§ Problem: Please copy out the items below with each "horse" swapped for "pony" and nothing else altered, omitting the pictures.

[Stored data]
______
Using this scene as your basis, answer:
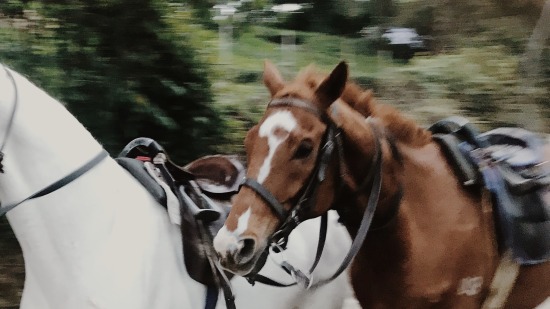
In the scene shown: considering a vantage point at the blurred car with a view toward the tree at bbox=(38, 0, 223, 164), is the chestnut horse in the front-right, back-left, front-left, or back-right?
front-left

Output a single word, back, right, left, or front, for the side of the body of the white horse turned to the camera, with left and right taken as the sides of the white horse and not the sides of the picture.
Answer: left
______
§ Result:
Using this scene as your basis, answer:
In the scene shown: considering a vantage point at the blurred car with a view toward the tree at bbox=(38, 0, 223, 164), is the chestnut pony in the front-right, back-left, front-left, or back-right?
front-left

Output a single word, back, right, left, or front, for the side of the body of the white pony turned to the camera, with left and right taken as the sides of the white pony and not the sides of the picture.
Answer: left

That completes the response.